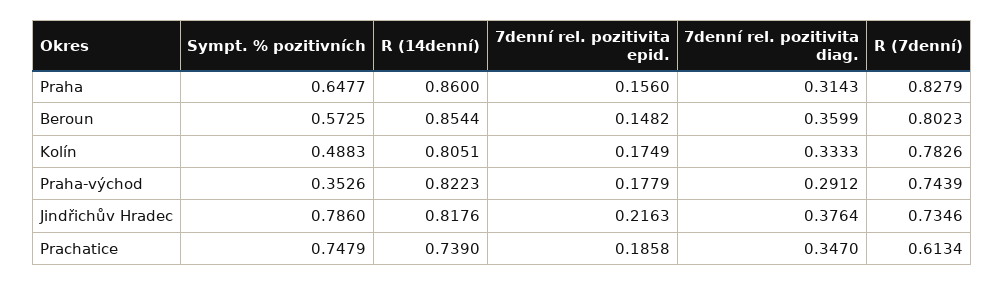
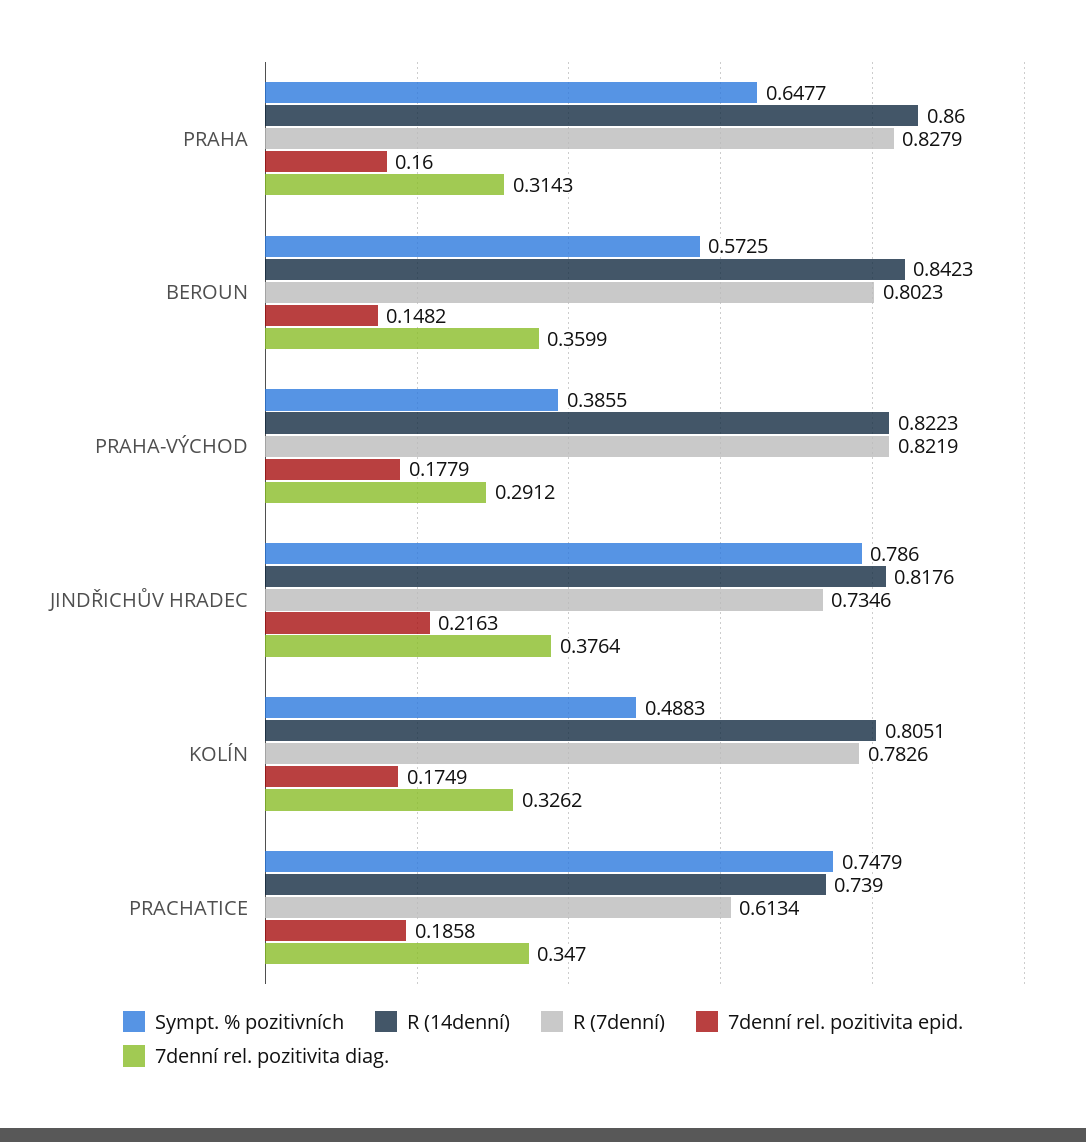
  {
    "Sympt. % pozitivních": {
      "Praha": 0.6477,
      "Beroun": 0.5725,
      "Kolín": 0.4883,
-     "Praha-východ": 0.3526,
+     "Praha-východ": 0.3855,
      "Jindřichův Hradec": 0.786,
      "Prachatice": 0.7479
    },
    "R (14denní)": {
      "Praha": 0.86,
-     "Beroun": 0.8544,
+     "Beroun": 0.8423,
      "Kolín": 0.8051,
      "Praha-východ": 0.8223,
      "Jindřichův Hradec": 0.8176,
      "Prachatice": 0.739
    },
    "7denní rel. pozitivita epid.": {
-     "Praha": 0.156,
+     "Praha": 0.16,
      "Beroun": 0.1482,
      "Kolín": 0.1749,
      "Praha-východ": 0.1779,
      "Jindřichův Hradec": 0.2163,
      "Prachatice": 0.1858
    },
    "7denní rel. pozitivita diag.": {
      "Praha": 0.3143,
      "Beroun": 0.3599,
-     "Kolín": 0.3333,
+     "Kolín": 0.3262,
      "Praha-východ": 0.2912,
      "Jindřichův Hradec": 0.3764,
      "Prachatice": 0.347
    },
    "R (7denní)": {
      "Praha": 0.8279,
      "Beroun": 0.8023,
      "Kolín": 0.7826,
-     "Praha-východ": 0.7439,
+     "Praha-východ": 0.8219,
      "Jindřichův Hradec": 0.7346,
      "Prachatice": 0.6134
    }
  }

⁂

#### [Description of the task]
How many lines of the listing above contain the string "Hradec"? Only the number is wanted.

#### [Output of the task]
5